Bangunan Liar di Jalan Dua Ninek, Komitmen Penegakan Hukum Kota Sungai Penuh Diuji
- account_circle Eli/Tim/Red
- calendar_month Ming, 4 Jan 2026
- visibility 622

NEWS PUBLIK, SUNGAI PENUH — Kewibawaan hukum dan kehadiran negara kembali dipertanyakan. Tiga bangunan liar permanen dan semi permanen berdiri bebas di atas badan Jalan Dua Ninek, Desa Kampung Dalam, Kecamatan Hamparan Rawang, Kota Sungai Penuh, tanpa penindakan nyata dari aparat pemerintah setempat.
Pelanggaran ini terjadi secara terang-terangan di ruang publik, namun ironisnya terkesan dibiarkan berlarut-larut, seolah hukum kehilangan daya di hadapan kepentingan tertentu.

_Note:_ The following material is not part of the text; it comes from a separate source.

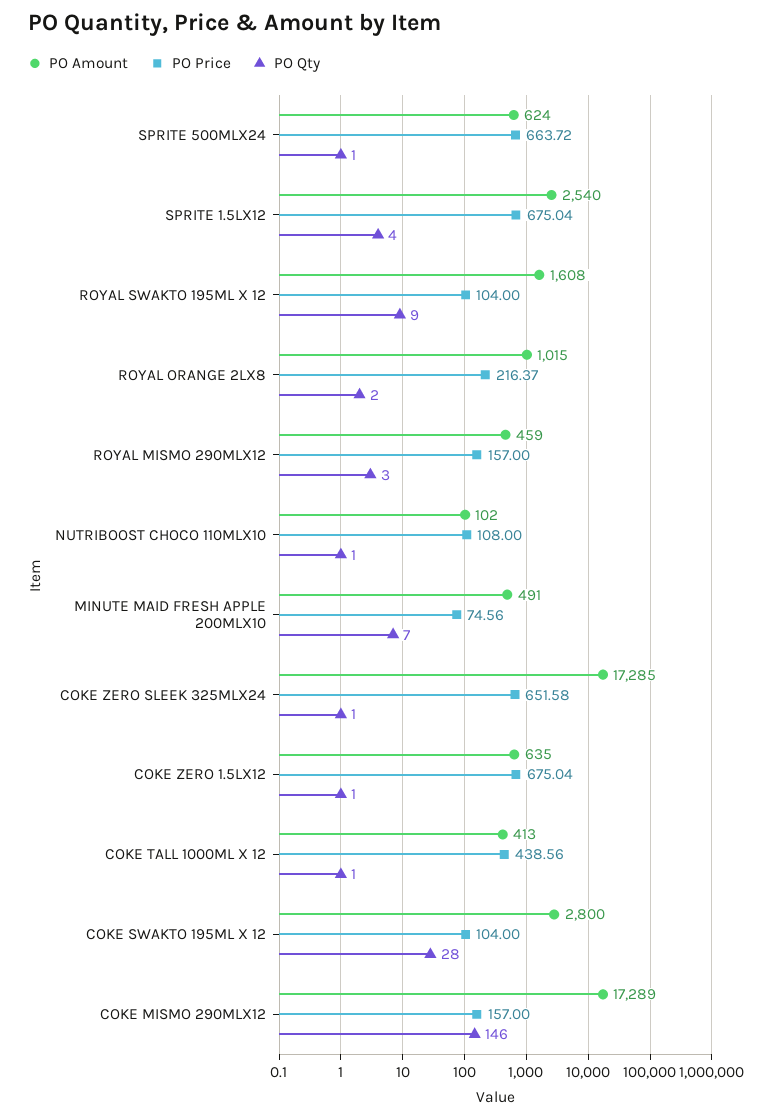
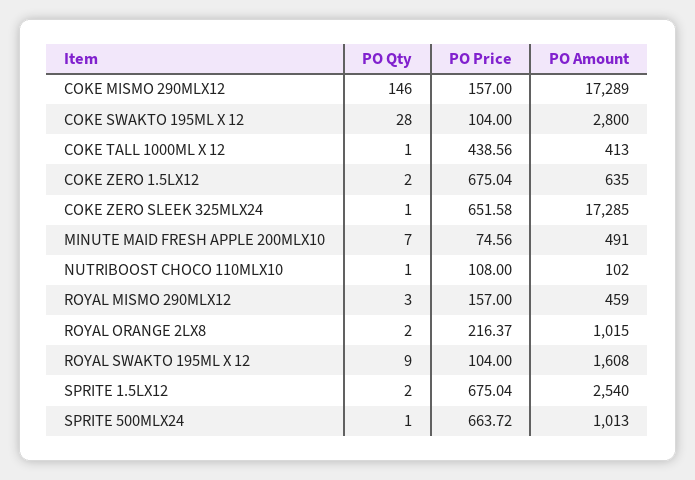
PO Amount, SPRITE 500MLX24: 624 -> 1013
PO Qty, SPRITE 1.5LX12: 4 -> 2
PO Qty, COKE ZERO 1.5LX12: 1 -> 2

Bangunan tersebut secara nyata menguasai ruang manfaat jalan yang seharusnya menjadi fasilitas umum. Akibatnya, fungsi jalan menyempit, jarak pandang kendaraan terganggu, dan telah memicu sedikitnya dua kecelakaan lalu lintas sejak bangunan itu berdiri.
“Ini bukan lagi soal administrasi, ini pelanggaran hukum serius. Jalan umum dipakai seolah milik pribadi,” ujar seorang warga setempat yang meminta identitasnya dirahasiakan.

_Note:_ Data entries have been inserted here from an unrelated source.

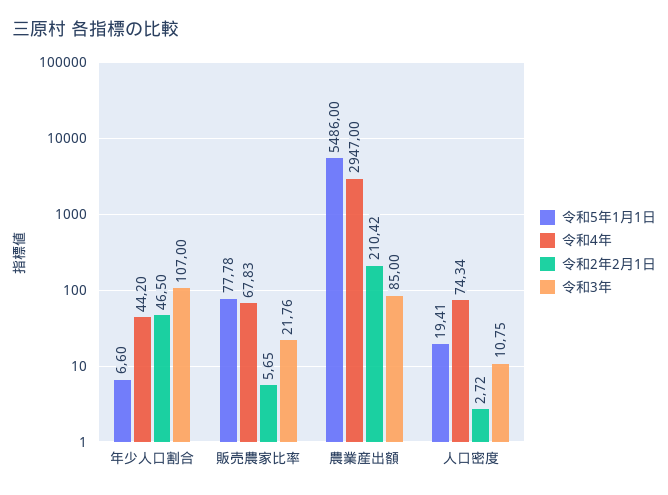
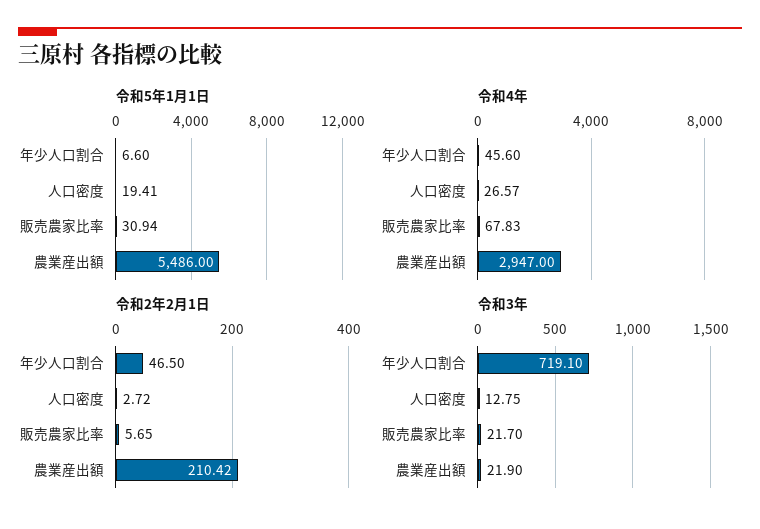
令和4年, 年少人口割合: 44.2 -> 45.6
令和3年, 年少人口割合: 107 -> 719.1
令和5年1月1日, 販売農家比率: 77.78 -> 30.94
令和3年, 販売農家比率: 21.76 -> 21.7
令和3年, 農業産出額: 85 -> 21.9
令和4年, 人口密度: 74.34 -> 26.57
令和3年, 人口密度: 10.75 -> 12.75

Langgar UU Jalan dan Lalu Lintas
Merujuk Undang-Undang Nomor 38 Tahun 2004 tentang Jalan, khususnya Pasal 12 dan Pasal 63, setiap pemanfaatan ruang manfaat jalan untuk kepentingan lain dilarang keras dan dapat dikenakan sanksi pidana serta denda.
Larangan serupa juga ditegaskan dalam Undang-Undang Nomor 22 Tahun 2009 tentang Lalu Lintas dan Angkutan Jalan, yang menyatakan bahwa setiap perbuatan yang mengganggu fungsi jalan merupakan pelanggaran hukum.
Dengan dasar hukum tersebut, keberadaan bangunan di badan Jalan Dua Ninek tidak menyisakan ruang pembenaran apa pun.
Warga mengaku telah berulang kali melaporkan persoalan ini kepada pemerintah setempat. Namun hingga kini, tak satu pun tindakan konkret dilakukan.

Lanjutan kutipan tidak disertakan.